Me había marchado de la Casa de los Pobres sin mi sombrero de paja, así que ahora caminaba con la cabeza baja y el sol me quemaba el cerebro, ya enfermo de miedo. Había cruzado anteriormente las dunas con fray Antonio cuando visitamos la iglesia de una aldea ubicada en una hacienda cercana. Al cruzar las dunas hirvientes y caminar por entre el horrible hedor de los pantanos, como no teníamos un ramillete de flores de agradable aroma para contrarrestarlo, nos atamos trapos sobre la cara para evitar contraer la fiebre del vómito. Fray Antonio me contó relatos acerca de «el pueblo de la goma», más antiguo y más poderoso incluso que mis antepasados aztecas.

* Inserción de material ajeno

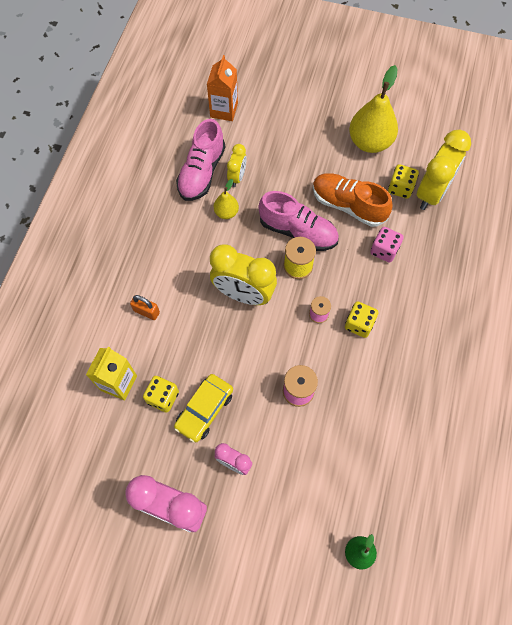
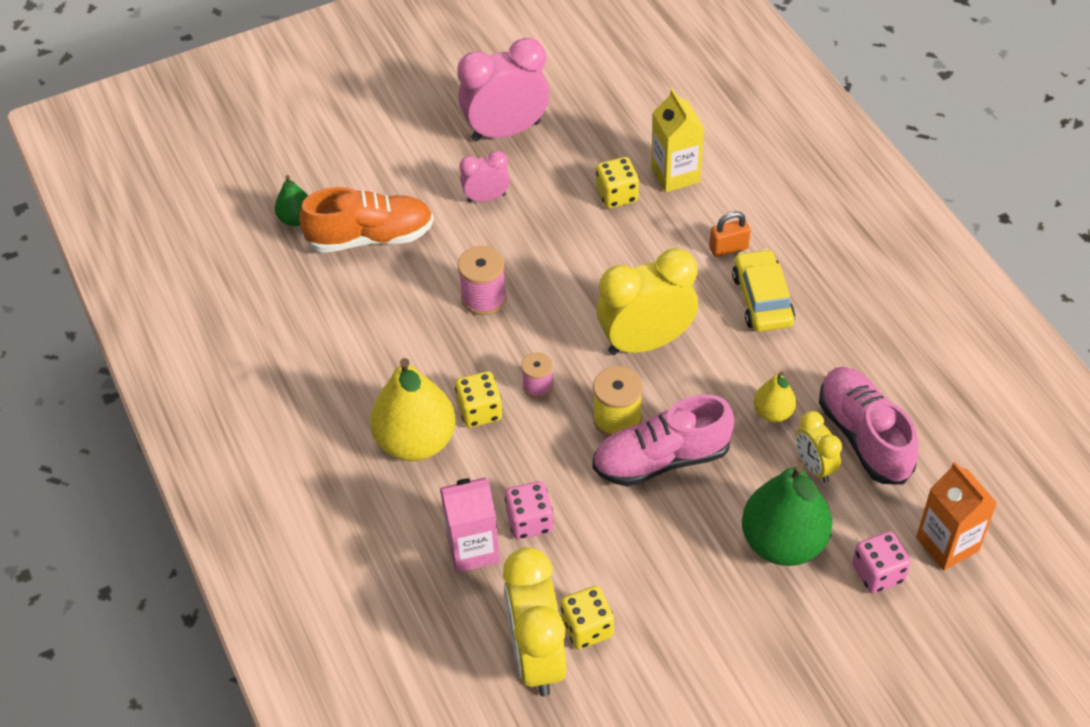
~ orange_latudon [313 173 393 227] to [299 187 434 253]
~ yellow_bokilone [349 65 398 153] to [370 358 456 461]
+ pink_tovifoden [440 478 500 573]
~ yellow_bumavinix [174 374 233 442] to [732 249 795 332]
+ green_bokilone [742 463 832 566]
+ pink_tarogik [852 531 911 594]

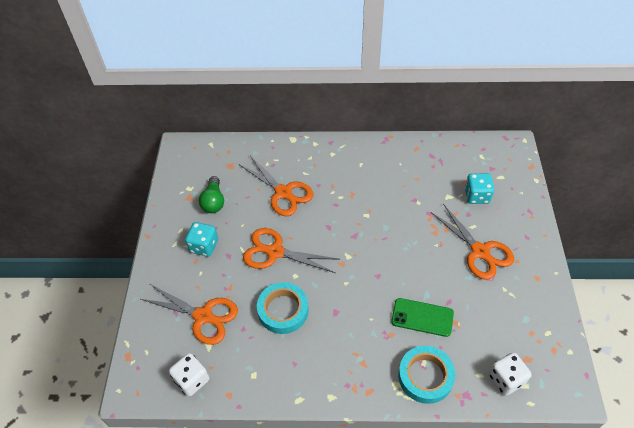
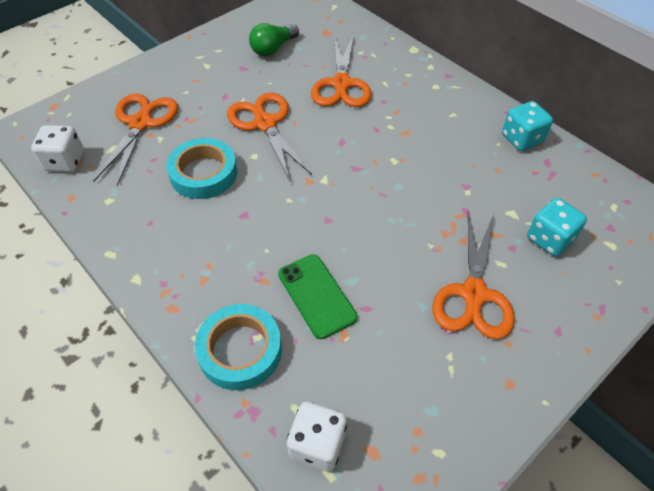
~ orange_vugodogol [141 284 238 345] = [93 93 178 186] 150 degrees counterclockwise
~ turquoise_tarogik [185 222 218 257] to [502 101 553 151]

—Hay una leyenda que cuenta que el Pueblo de la Goma estaba formado por gigantes que eran creados por el acopla-miento de una mujer con un jaguar —dijo—. Por las estatuas que nos dejaron, mucho más altas que un hombre adulto, se advierte que eran una raza poderosa. Construyeron una misteriosa civilización llamada Tamoanchán, la Tierra de la Bruma. Xochiquetzal, la Preciosa Flor-Pluma, la diosa azteca del amor, residía allí.
Fray Antonio no creía en gigantes creados por la unión de una mujer y un felino de la selva, pero me relató la historia con movimientos de las manos y énfasis dramático.
—Son conocidos como «el Pueblo de la Goma» porque construyeron duras bolas de goma a partir de la resina de los árboles de esa zona. Organizaron equipos y participaron en juegos en arenas encerradas en muros, del tamaño de los campos en los que se realizaban torneos. El objetivo era que cada equipo llevara la pelota al sector de detrás del otro equipo sin utilizar las manos. Sólo podían empujarla con las caderas, las rodillas y los pies. La pelota era tan dura que podía matar a una persona si con ella se le golpeaba en la cabeza.
—¿Murió alguien en esos juegos? —pregunté.
—Sí, siempre. Los integrantes del equipo perdedor eran sacrificados a los dioses al final de cada juego.
Me dijo que nadie sabía qué había sido del pueblo de la goma.
—Mi obispo me contó que habían sido vencidos por Dios por ser pecadores empedernidos. Pero cuando le pregunté por qué Dios no destruía a todos los demás pecadores empedernidos del mundo, él se enojó conmigo.
Sí, mi viaje a la hacienda con el fraile había sido feliz. En este viaje, en cambio, el miedo y la melancolía fueron mis fieles compañeros.